Bow before him, gentle reader, he's the hero we salute,
He is Hiram Adoniram Andrew Jackson Shute.
Search not Fame's immortal marbles, never there his name you'll find,
For our hero, let us whisper, is a hero in his mind;
And a youth may bathe in glory, wade in slaughter time on time,
When a novel, wild and gory, may be purchased for a dime.
And through reams of lurid pages has he slain the Sioux and Ute,
Bloody Hiram Adoniram Andrew Jackson Shute.
Hark, a heavy step advancing,—list, a father's angry cry,
"He hain't shucked a single nubbin; where's that good-fer-nothin' Hi?"

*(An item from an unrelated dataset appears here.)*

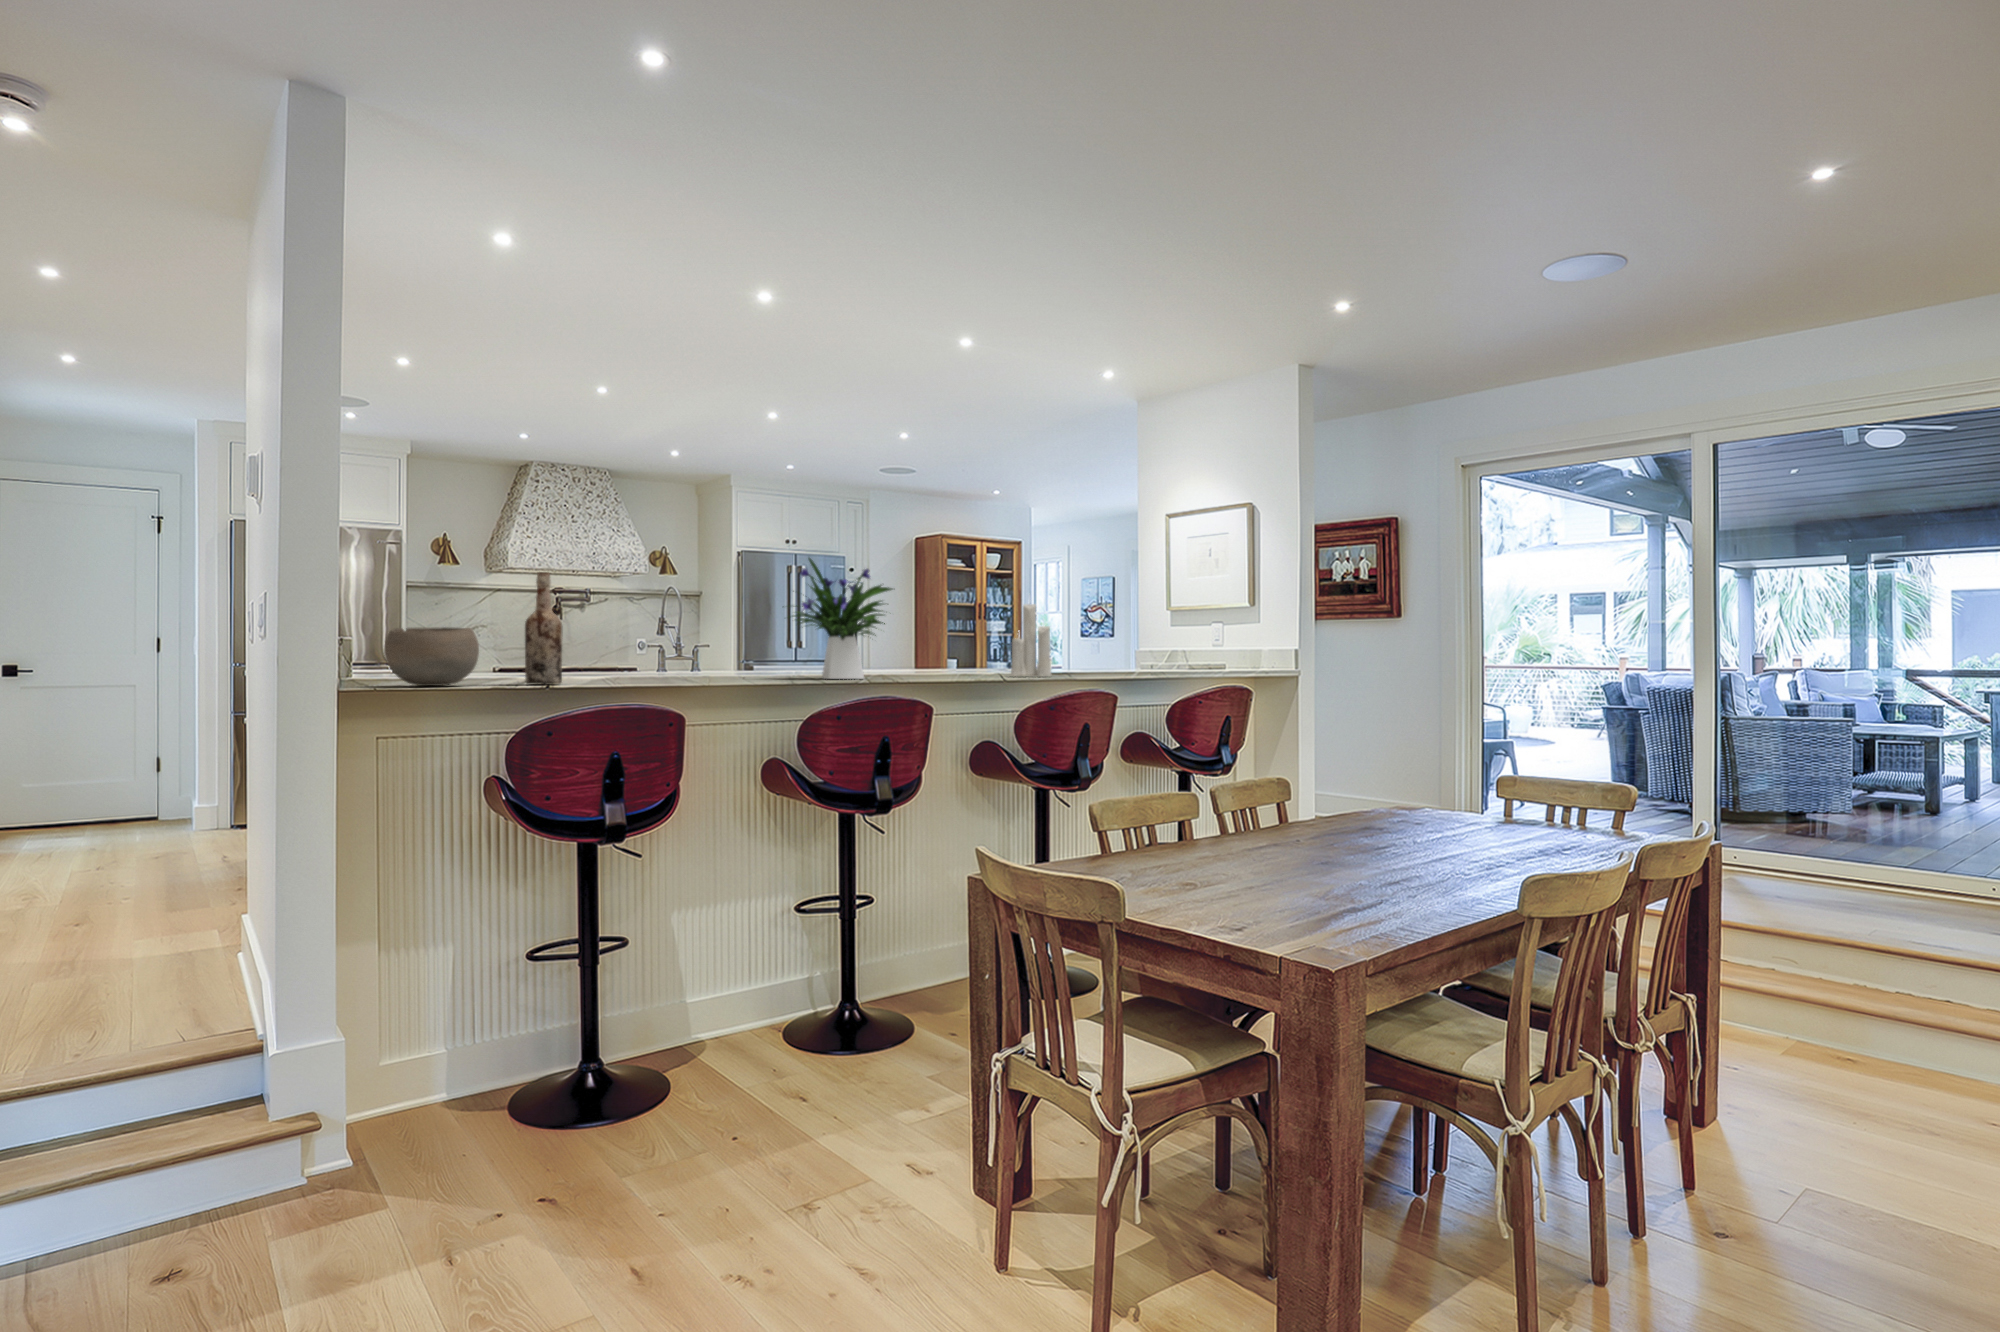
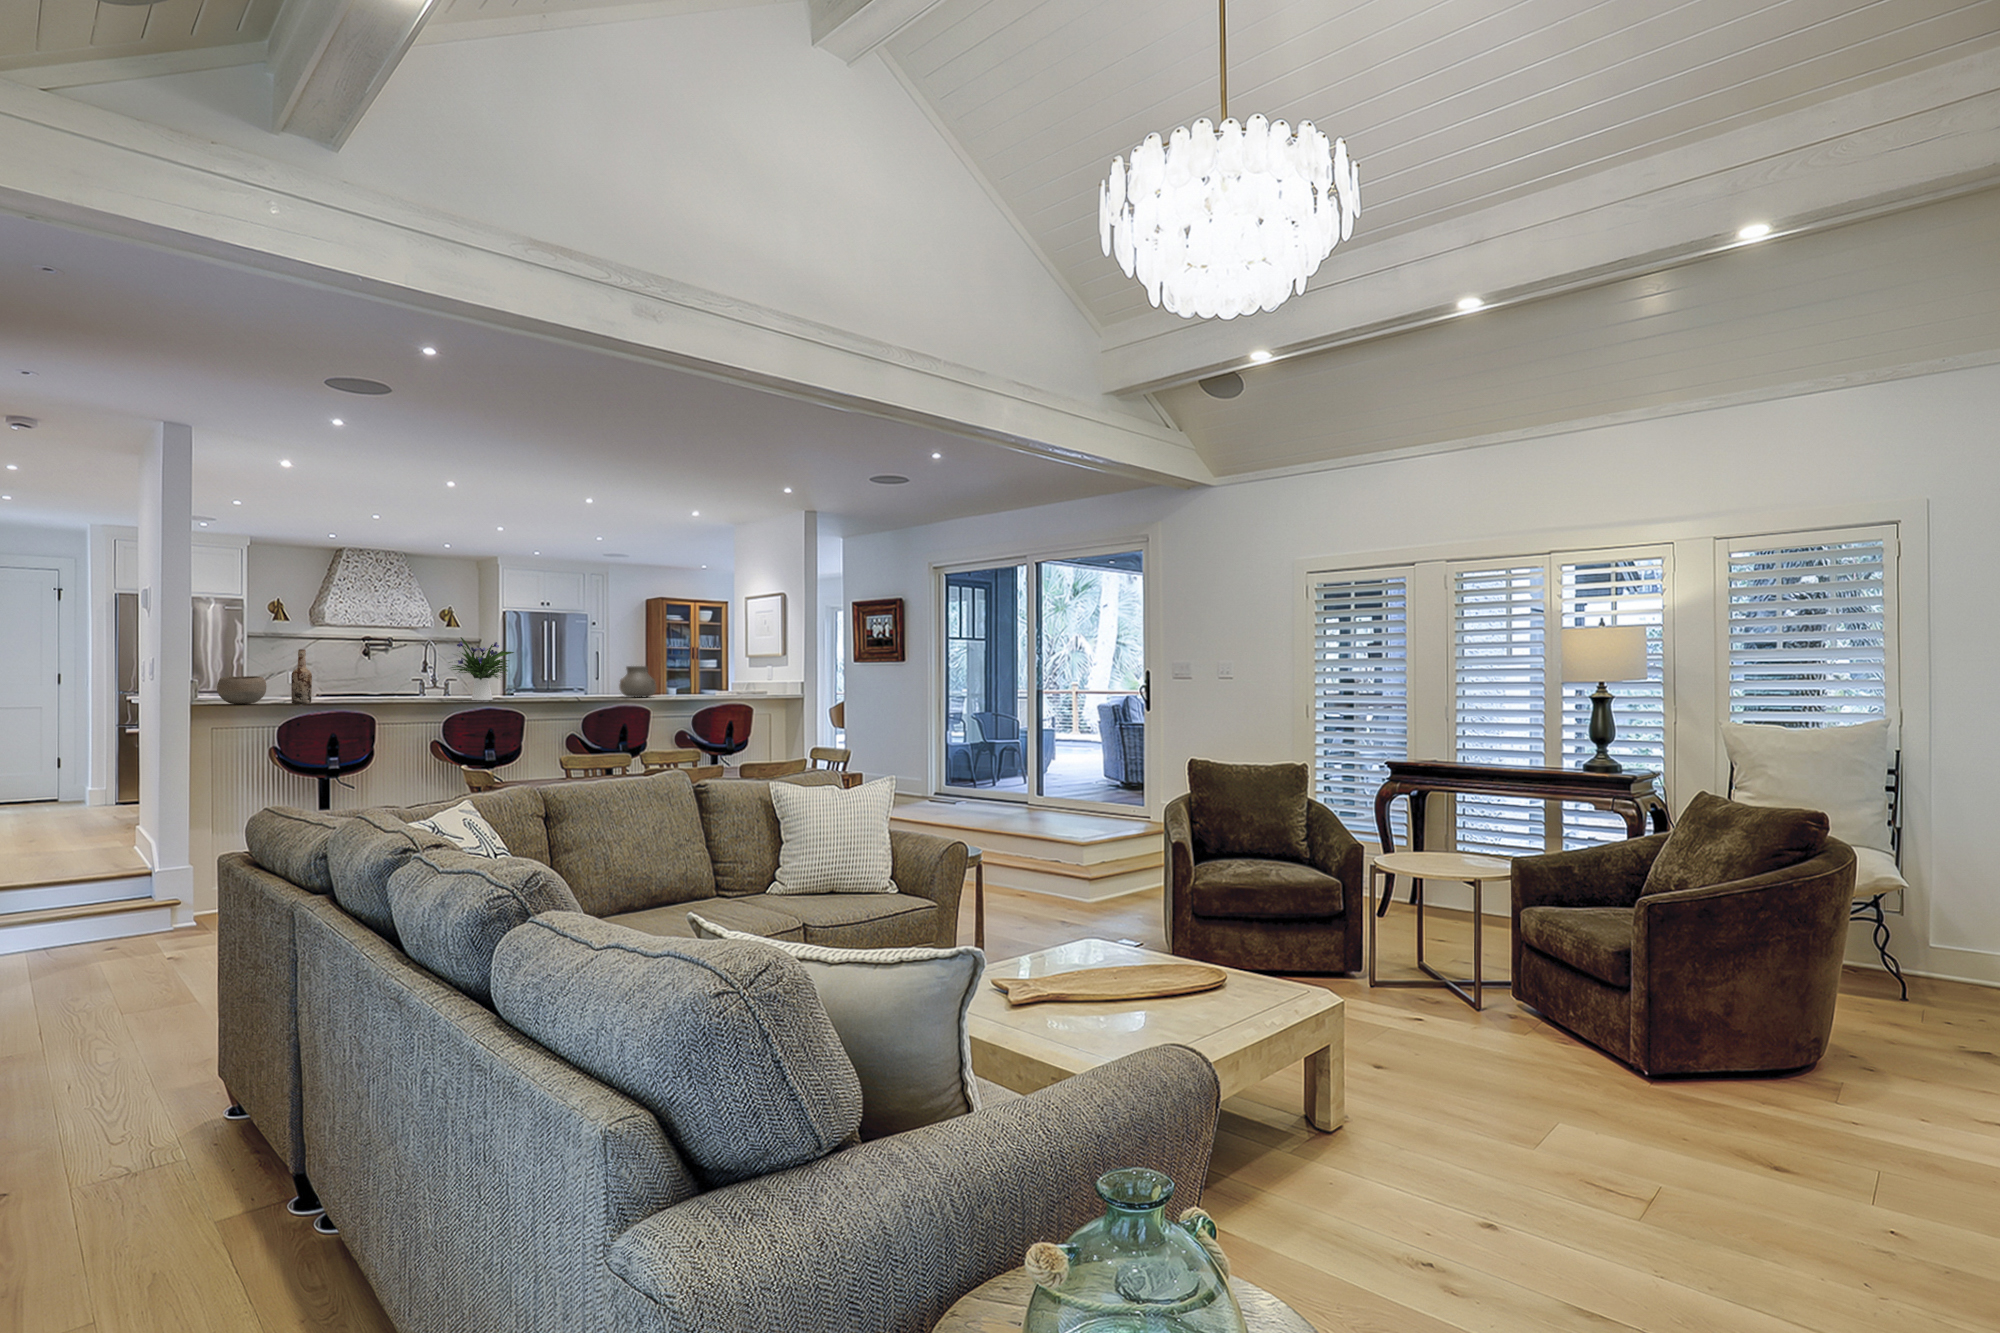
candle: present [1011,604,1051,676] -> none [589,651,613,698]
vase: none [1043,618,1108,675] -> present [619,666,656,697]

"Here, base catiff," comes the answer, "here am I who was your slave,
But no more I'll do your shuckin', though I fill a bloody grave!
Freedom's fire my breast has kindled; there'll be bloodshed, tyrant!
brute!"
Quoth brave Hiram Adoniram Andrew Jackson Shute.
"Breast's a-blazin', is it, Sonny?" asks his father with a smile,
"Kind er like a stove, I reckon, what they call 'gas-burner' style.
Good 'base-burner' 's what your needin'"—here he pins our hero fast,
"Come, young man, we'll try the woodshed, keep the bloodshed till the
last."
Then an atmosphere of horse-whip, interspersed with cow-hide boot,
Wraps young Hiram Adoniram Andrew Jackson Shute.
Weep ye now, oh, gentle reader, for the fallen, great of heart,
As ye wept o'er Saint Helena and the exiled Bonaparte;
For a picture, sad as that one, to your pity I would show
Of a spirit crushed and broken,—of a hero lying low;
For where husks are heaped the highest, working swiftly, hushed and mute,
Shucketh Hiram Adoniram Andrew Jackson Shute.